Blogged below, the OED in recent years has reversed the position it took in 1985 about the scope of its rules, emphasizing that, now, they apply to even conduct that has nothing to do with practice before the Office.  Let me parse through some of the issues this creates, and I no doubt will do more later.

The first one is a due process issue.  A lawyer should be on notice that the USPTO rules apply to his conduct, no matter what.  Given the adoption of Section 10.1 (discussed in the earlier post), and repeated formal responses during the notice & comment period in adopting the 1985 rules, that notice seems lacking.  Statements by the OED director in speeches probably aren’t enough, I’d say.

The due process issues are much, much deeper, however.  A recent case helps explain why.  The USPTO, like (I think) every state, allows for “reciprocal discipline.”  This means that if, say, Texas brings a disciplinary case against me, and I’m found guilty (or agree to guilt), the USPTO could (if I were registered, but I’m not) discipline me, too.   I could avoid reciprocal discipline only by a sticking too a few very narrow paths above the reciprocal discipline chasm.  See Selling v. Radford, 243 U.S. 46 (1971); 37 C.F.R. 11.24(d)(1).

One path requires showing that the state proceeding against me lacked due process.  Matter of Brufsky, Proc. No. D2013-12 (USPTO OED Feb. 2, 2014).  Among other things, due process requires that the lawyer have notice of the charge against him, have the opportunity to present evidence, testify, cross-examine witnesses, and present argument.  Id.  

Showing a lack of due process is a pretty tall order where the state has good attorney-disciplinary procedures in place and follows them.  The lawyer in Brufsky tried and failed.

Now switch things to what the OED director has said lately — that the USPTO can discipline a lawyer when the conduct has nothing to do with practice before the Office.  The OED director’s slides recount a case where a lawyer got sanctioned for discovery violations and that resulted in discipline — by an agreed order — of the lawyer by the OED for violating one of its rules.  See In re Hicks.  Can the USPTO apply Selling to this set of facts?
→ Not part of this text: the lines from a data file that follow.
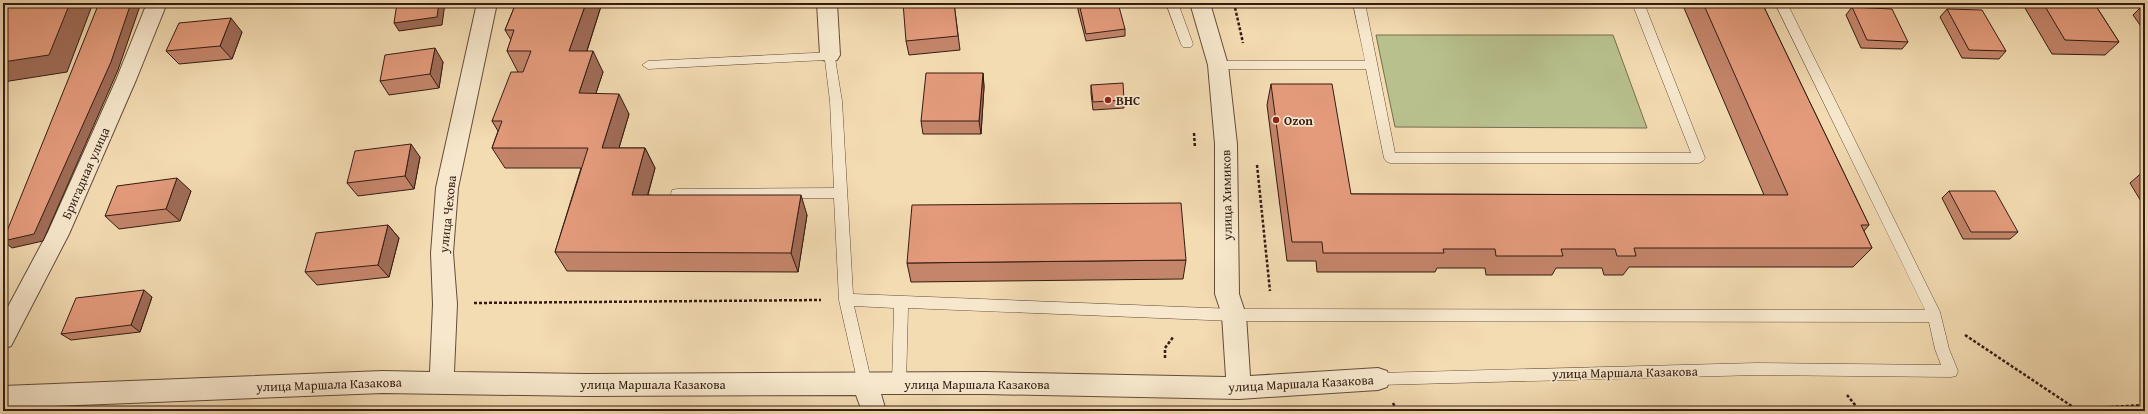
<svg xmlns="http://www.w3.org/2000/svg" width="2148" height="414" font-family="'Gentium Book Plus',serif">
	<rect width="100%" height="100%" fill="#f3dbb2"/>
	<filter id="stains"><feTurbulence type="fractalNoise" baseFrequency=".005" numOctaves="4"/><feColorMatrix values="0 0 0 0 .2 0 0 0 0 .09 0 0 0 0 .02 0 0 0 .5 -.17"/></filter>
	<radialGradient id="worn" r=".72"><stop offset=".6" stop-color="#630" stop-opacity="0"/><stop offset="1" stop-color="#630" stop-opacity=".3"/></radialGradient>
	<polygon fill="#b8c18e" stroke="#766e50" points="1376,35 1613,35 1647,128 1395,127"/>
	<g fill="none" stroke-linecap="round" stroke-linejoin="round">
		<g stroke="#644c3b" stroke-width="1">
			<g id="lane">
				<polygon points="1166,3 1178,3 1193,44 1191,47 1183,47 1181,44"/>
				<polygon points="1353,3 1365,3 1395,153 1691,153 1632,3 1644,3 1705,158 1703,161 1699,163 1390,163 1386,161 1384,158 1366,69 1218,69 1212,65 1218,61 1365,61"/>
				<polygon points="1775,3 1787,3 1940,312 1949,349 1958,371 1956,376 1951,377 1757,375 1378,385 1373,384 1371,379 1373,374 1378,373 1757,363 1941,365 1935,349 1929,322 1234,321 908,308 906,384 904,389 899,390 894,389 892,384 894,308 854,306 872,384 870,389 865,390 860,389 858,384 839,300 834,198 677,199 672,198 671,194 672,190 677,189 834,188 830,101 825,60 648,69 642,65 648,61 834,52 842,101 853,294 1234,309 1925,310"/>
			</g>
		</g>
		<g stroke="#644c3b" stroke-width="2">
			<g id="street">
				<polygon points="147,3 167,3 136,80 69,234 11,346 3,349 3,316 48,232 116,80"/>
				<polygon points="477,3 497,3 458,188 453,253 457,304 454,372 586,374 985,372 1226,377 1222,315 1215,294 1215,144 1208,65 1190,3 1210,3 1228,65 1237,144 1239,294 1246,315 1250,376 1378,368 1387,371 1390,379 1387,387 1378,390 1239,399 985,394 881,394 886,411 862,411 856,395 586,396 383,393 3,408 3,386 383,371 430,372 433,304 431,253 436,188"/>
				<polygon points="817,3 837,3 840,55 837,60 830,62 823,60 820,55"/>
			</g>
		</g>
		<g stroke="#341c13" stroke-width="2.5" stroke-dasharray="3 2" stroke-linecap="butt">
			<polyline points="1234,3 1243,43"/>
			<polyline points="1194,133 1195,148"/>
			<polyline points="1257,165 1270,291"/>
			<polyline points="474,303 821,300"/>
			<polyline points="1965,335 2076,409"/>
			<polyline points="1165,358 1165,348 1174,336"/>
			<polyline points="1847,395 1860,411"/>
			<polyline points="1393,403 1397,411"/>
			<polyline points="2036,411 2145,405"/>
		</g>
		<use href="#lane" fill="#f7e8cd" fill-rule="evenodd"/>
		<use href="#street" fill="#f7e8cd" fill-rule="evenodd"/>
	</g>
	<g fill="#c4856b" stroke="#341c13">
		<polygon points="516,3 602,3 587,51 603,72 596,93 629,114 619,148 645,148 655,168 648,195 807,215 798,272 567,271 555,252 581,168 505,168 492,148 498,131 492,121 518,72 507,51 511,40 505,30"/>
		<polygon points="954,3 960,50 909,55 906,41"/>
		<polygon points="1078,3 1125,29 1125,36 1086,41 1078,10"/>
		<polygon points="1687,3 1762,3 1869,225 1864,231 1872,248 1853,267 1629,267 1623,275 1604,275 1602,268 1556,268 1552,275 1486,275 1485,268 1437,268 1435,272 1317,272 1316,261 1287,261 1267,105 1271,84 1351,194 1764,195 1684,8"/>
		<polygon points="2029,3 2094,3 2119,42 2105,55 2052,54 2025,8"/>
		<polygon points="2145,3 2145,32 2133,15"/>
		<polygon points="1852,7 1908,42 1902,49 1861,48 1846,15"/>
		<polygon points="1947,9 2006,51 1999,59 1962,58 1940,17"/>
		<polygon points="242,32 232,59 179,64 166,51"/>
		<polygon points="443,62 439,88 389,95 380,81"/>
		<polygon points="983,73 984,87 981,134 923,134 921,121"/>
		<polygon points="1091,85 1124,100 1124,108 1093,110 1091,93"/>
		<polygon points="420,157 414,189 358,196 347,183"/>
		<polygon points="2145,170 2145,208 2130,183"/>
		<polygon points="191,191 180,221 119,229 105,216"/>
		<polygon points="1949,191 2018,232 2010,239 1963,239 1942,198"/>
		<polygon points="388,225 399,238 389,277 317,285 305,272"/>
		<polygon points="1186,260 1183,279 911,282 907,263"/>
		<polygon points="152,297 140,332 71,340 61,334"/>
	</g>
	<g fill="#a06c57" stroke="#341c13">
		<polygon points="70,3 93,3 67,72 3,82 3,62"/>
		<polygon points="131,3 141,3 118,70 43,241 12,248 3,241"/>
		<polygon points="439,3 445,3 442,25 399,31 394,23"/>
		<polygon points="586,3 602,3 580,72 569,51"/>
		<polygon points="231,18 242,32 232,59 220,46"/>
		<polygon points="435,48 443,62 439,88 430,74"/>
		<polygon points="593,51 603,72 589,114 579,93"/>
		<polygon points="983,73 984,87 981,134 979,121"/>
		<polygon points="619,94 629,114 613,168 602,148"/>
		<polygon points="411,144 420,157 414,189 405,176"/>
		<polygon points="645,148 655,168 642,215 632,195"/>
		<polygon points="177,178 191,191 180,221 166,209"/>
		<polygon points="801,195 807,215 798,272 791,253"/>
		<polygon points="388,225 399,238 389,277 378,265"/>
		<polygon points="144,290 152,297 140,332 131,325"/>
	</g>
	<g fill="#e49b7c" stroke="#341c13">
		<polygon points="3,3 70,3 49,55 3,62"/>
		<polygon points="99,3 131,3 111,62 34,234 3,241"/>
		<polygon points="397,3 439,3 437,17 394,23"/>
		<polygon points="516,3 586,3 569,51 593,51 579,93 619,94 602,148 645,148 632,195 801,195 791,253 555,252 588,148 492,148 502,121 492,121 511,72 523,72 531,51 507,51 514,30 505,30"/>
		<polygon points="903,3 954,3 958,36 906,41"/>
		<polygon points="1079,3 1118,3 1125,29 1086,34"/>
		<polygon points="1703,3 1762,3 1869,225 1861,225 1872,248 1634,248 1636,256 1617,256 1615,249 1561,249 1563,256 1496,256 1495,249 1443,249 1444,253 1323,253 1322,242 1292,242 1271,84 1332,84 1351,194 1788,195"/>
		<polygon points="2043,3 2094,3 2119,42 2065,40"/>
		<polygon points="1852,7 1892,9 1908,42 1867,40"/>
		<polygon points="1947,9 1982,10 2006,51 1969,50"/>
		<polygon points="231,18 220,46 166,51 179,23"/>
		<polygon points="435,48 430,74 380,81 385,55"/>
		<polygon points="926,73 983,73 979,121 921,121"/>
		<polygon points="1123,83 1124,100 1093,102 1091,85"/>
		<polygon points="411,144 405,176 347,183 355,151"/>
		<polygon points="177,178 166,209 105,216 117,186"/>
		<polygon points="1949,191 1995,191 2018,232 1971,232"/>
		<polygon points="1181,203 1186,260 907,263 912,205"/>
		<polygon points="388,225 378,265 305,272 316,233"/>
		<polygon points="144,290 131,325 61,334 76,298"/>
	</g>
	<g fill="#8f2418" stroke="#f7e8cd" stroke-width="1.5">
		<circle cx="1108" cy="100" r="4"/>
		<circle cx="1276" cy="120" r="4"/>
	</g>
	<g text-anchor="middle" stroke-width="3.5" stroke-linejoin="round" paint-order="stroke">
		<g font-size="13" font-weight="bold" fill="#341c13" stroke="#f7e8cd" text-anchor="start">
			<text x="1116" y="105">ВНС</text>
			<text x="1284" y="125">Ozon</text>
		</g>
		<g font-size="13" fill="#341c13" stroke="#f7e8cd">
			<text transform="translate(85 173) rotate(-66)" y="5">Бригадная улица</text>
			<text transform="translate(1226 195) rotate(-91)" y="5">улица Химиков</text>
			<text transform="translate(447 214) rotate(-84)" y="5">улица Чехова</text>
			<text transform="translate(1625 372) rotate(-1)" y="5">улица Маршала Казакова</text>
			<text transform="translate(1301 383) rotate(-3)" y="5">улица Маршала Казакова</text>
			<text transform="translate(329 384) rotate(-2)" y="5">улица Маршала Казакова</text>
			<text x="653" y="389">улица Маршала Казакова</text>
			<text x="977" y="389">улица Маршала Казакова</text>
		</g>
	</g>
	<rect width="2148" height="414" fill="none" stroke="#f3dbb2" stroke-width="16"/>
	<rect x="4" y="4" width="2140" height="406" fill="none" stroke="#341c13" stroke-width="2"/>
	<rect x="8" y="8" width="2132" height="398" fill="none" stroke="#341c13"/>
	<rect width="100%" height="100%" filter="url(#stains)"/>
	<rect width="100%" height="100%" fill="url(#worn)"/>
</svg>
I’d say no.  Unfortunately, Hicks was an agreed case (because the client wanted to avoid fighting — more on that below), but the OED order reads as if fact-findings made under Rule 37 and statements made by the Federal Circuit about his brief being misleading were sufficient.

First, there was no notice (I’d say) that Hicks had notice that his conduct could subject him to anything except the sanctions specifically authorized by Rule 37 for a discovery violation.  Further but in this regard, even if he was on notice that he might be disciplined, a lawyer representing a client before a tribunal (in my hypo, the court hearing the car wreck case) is, ordinarily, required to follow only the tribunal’s ethical rules. So, Hicks had notice only that he was subject to discipline for violating whatever rules that federal court had chosen.  Consequently, for due process to be met, the OED would have to show that Hicks had violated a rule applicable in federal court (probably the forum state’s rules).  The agreed order refers only to the USPTO Rules.
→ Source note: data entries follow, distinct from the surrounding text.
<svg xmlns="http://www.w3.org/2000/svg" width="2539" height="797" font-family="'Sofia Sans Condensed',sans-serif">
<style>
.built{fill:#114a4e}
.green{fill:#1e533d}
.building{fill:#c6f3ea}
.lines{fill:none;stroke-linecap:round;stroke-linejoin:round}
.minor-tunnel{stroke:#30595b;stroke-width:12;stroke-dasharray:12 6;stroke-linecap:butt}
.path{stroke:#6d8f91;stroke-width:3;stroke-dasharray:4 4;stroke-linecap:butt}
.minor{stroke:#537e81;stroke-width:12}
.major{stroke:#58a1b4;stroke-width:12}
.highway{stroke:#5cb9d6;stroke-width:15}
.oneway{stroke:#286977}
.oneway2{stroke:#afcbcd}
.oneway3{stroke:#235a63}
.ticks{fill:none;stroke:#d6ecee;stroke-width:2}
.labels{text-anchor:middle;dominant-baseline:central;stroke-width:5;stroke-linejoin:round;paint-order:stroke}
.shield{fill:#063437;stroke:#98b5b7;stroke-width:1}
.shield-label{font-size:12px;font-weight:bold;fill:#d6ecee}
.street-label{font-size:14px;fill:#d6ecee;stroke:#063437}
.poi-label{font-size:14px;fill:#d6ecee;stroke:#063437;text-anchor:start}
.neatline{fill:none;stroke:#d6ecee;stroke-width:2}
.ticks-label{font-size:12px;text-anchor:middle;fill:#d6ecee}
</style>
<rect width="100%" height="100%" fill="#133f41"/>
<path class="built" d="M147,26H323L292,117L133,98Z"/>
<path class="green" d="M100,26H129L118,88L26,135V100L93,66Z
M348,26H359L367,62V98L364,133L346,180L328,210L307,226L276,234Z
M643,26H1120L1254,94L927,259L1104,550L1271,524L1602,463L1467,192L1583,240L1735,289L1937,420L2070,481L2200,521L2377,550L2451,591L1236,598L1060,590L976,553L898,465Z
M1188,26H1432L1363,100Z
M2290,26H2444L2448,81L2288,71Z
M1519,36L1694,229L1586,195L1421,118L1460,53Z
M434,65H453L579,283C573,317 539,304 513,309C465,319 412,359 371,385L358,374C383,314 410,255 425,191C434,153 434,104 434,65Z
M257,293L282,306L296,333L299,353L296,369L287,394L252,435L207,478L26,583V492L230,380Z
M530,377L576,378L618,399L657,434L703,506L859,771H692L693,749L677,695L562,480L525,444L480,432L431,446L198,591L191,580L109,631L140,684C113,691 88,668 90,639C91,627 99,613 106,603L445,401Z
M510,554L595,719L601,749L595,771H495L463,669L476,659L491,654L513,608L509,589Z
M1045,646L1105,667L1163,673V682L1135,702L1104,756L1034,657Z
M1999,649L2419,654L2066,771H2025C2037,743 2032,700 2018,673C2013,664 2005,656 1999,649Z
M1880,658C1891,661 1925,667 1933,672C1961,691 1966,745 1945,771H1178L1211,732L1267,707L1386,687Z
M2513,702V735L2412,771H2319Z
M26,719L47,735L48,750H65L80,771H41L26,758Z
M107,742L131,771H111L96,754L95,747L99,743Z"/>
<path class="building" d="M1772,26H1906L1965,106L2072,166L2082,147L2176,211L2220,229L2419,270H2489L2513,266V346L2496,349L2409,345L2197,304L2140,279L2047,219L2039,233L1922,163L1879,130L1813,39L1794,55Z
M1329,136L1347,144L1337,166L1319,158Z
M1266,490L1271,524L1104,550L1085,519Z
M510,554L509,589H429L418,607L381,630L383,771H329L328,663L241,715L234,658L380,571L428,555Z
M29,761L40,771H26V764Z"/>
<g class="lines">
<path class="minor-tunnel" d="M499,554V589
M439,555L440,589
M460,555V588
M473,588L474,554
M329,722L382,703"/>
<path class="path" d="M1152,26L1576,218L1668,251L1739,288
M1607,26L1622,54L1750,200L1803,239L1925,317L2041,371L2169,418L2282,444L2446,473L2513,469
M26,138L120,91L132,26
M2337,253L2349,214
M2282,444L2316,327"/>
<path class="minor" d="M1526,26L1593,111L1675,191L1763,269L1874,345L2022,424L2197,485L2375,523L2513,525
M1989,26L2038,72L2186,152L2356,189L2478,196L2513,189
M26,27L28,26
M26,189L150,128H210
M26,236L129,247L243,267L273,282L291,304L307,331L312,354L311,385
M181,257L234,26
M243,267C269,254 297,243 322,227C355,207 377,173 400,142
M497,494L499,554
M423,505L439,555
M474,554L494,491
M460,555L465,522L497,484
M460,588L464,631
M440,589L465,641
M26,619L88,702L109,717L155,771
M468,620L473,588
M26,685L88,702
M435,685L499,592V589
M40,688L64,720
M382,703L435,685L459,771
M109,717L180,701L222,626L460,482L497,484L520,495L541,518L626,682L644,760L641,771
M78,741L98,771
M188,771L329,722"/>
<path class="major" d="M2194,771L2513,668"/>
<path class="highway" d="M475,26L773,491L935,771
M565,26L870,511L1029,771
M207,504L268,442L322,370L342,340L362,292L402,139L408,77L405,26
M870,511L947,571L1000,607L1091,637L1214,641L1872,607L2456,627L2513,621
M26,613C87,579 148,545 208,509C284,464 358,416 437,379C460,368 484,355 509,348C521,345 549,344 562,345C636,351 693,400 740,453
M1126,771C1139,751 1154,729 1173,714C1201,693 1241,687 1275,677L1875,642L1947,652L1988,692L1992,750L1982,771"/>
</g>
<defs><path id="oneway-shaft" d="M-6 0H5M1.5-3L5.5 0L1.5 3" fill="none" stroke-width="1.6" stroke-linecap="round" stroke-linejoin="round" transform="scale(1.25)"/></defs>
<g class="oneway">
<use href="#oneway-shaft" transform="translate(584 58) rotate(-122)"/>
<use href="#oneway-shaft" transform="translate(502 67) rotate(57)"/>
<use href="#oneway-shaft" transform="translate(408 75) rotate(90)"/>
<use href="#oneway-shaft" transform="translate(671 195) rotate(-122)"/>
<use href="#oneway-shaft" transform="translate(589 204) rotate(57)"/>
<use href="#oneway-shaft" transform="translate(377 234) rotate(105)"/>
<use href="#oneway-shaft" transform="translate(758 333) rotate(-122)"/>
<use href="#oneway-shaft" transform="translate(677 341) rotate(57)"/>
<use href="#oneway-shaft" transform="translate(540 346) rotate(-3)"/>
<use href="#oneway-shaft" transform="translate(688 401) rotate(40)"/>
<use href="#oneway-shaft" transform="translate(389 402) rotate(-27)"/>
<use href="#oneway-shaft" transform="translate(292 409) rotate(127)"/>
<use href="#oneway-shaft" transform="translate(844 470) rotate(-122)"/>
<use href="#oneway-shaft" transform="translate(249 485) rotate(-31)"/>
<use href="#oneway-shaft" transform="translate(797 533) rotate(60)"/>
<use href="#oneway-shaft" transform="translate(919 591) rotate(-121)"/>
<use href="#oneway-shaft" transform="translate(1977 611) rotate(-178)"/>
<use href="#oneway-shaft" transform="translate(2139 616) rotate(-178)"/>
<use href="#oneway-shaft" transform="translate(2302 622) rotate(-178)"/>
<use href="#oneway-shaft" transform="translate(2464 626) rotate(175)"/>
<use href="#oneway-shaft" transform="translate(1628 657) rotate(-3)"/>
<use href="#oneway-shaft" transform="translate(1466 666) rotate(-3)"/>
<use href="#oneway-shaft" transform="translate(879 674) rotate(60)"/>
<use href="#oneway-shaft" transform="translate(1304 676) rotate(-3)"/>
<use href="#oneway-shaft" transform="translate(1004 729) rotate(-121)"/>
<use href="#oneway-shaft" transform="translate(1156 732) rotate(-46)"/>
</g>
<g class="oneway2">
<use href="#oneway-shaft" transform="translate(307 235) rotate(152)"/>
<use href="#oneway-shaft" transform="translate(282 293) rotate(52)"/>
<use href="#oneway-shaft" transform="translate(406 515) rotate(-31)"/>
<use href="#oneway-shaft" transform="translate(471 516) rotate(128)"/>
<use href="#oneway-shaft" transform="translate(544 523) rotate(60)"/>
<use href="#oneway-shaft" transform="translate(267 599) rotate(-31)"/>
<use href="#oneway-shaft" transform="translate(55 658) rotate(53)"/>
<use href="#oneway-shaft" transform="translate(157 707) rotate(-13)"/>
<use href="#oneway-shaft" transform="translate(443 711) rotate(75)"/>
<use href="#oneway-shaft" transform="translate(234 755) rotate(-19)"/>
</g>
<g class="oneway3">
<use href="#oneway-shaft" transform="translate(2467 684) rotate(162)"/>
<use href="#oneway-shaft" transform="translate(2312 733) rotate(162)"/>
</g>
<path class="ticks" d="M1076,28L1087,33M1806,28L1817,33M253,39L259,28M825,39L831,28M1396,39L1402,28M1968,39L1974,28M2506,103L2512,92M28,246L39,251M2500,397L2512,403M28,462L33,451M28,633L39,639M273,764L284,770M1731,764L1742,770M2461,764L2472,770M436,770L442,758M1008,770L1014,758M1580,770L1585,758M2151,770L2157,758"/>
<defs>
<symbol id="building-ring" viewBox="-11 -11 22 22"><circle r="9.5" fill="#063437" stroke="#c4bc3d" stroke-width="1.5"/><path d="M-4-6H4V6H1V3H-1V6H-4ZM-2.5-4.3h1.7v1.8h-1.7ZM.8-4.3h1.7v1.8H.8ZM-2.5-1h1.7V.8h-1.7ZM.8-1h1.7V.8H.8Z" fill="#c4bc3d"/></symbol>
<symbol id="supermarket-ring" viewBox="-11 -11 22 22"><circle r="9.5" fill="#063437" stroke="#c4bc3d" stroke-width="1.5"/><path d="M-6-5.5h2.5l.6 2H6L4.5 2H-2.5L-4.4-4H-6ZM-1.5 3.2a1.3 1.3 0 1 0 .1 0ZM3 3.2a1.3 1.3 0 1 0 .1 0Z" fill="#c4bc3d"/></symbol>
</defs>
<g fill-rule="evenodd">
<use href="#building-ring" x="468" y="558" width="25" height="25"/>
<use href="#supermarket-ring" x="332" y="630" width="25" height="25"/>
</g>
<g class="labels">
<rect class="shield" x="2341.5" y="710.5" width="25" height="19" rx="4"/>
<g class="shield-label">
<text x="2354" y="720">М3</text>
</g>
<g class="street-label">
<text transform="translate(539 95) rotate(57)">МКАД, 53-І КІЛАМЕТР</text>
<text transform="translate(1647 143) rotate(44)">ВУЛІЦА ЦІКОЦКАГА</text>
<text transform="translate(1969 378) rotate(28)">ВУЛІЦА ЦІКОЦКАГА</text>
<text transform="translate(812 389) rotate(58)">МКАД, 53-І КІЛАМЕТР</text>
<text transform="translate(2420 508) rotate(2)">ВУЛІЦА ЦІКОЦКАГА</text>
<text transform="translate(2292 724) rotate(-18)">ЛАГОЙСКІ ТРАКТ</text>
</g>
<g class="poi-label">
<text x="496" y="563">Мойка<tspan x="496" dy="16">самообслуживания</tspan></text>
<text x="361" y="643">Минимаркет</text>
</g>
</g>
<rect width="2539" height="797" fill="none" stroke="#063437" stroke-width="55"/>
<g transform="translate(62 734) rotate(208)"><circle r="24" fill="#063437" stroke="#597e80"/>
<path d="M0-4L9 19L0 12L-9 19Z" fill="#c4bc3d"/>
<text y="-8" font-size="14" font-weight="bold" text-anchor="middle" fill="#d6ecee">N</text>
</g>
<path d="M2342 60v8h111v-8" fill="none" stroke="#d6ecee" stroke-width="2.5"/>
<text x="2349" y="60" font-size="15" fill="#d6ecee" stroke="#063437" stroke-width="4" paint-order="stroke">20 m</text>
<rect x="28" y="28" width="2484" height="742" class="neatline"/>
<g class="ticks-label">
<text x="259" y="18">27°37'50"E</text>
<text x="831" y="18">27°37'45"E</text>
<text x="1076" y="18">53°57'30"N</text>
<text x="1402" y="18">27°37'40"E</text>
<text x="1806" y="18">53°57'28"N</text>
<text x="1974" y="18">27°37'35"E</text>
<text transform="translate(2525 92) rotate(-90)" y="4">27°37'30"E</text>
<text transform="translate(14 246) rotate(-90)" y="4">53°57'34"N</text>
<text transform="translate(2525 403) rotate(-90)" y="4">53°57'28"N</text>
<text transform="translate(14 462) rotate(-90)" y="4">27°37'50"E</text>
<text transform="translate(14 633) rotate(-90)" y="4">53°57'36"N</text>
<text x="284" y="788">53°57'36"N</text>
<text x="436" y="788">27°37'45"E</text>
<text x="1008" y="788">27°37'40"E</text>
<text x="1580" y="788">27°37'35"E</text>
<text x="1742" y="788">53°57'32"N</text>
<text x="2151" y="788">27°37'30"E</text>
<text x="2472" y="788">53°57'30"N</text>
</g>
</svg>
Second, so far as I’m aware a lawyer faced with a Rule 37 motion can’t take the deposition of opposing counsel or other witnesses, or cross-examine anyone.  There’s usually no live hearing on a Rule 37 motion — maybe oral argument.

Third, the premise of Selling and the USPTO regulations is that a proceeding occurred where the lawyer knew that discipline was a potential remedy.  That’s not often the case in Rule 37 motions.

So, just something to chew on.

Friday, speaking in San Antonio on a generalized ethics symposium, but I’m speaking about prosecution bars and the role that ethics rules should play in informing their scope. I’m betting a dollar no one will have a clue what I’m talking about.

About David

Professor of Law, Mercer University School of Law. Formerly Of Counsel, Taylor English Duma, LLP and in 2012-13, judicial clerk to Chief Judge Rader.

One thought on “More About the OED Jurisdictional Reach

  1. 1

    Very interesting Prof. Hricik.

    For vested interests, I for one would like to see some degree of ethical responsibility when it comes to some of the (over) heated rhetoric that appears on law blogs.

    Knowing and purposeful deceit really should not be accepted anywhere.

    While ascertaining identity (and thus enforcing any such control) may have its problems, such does not – and should not – alleviate personal responsibility for one who knows – or should know – better.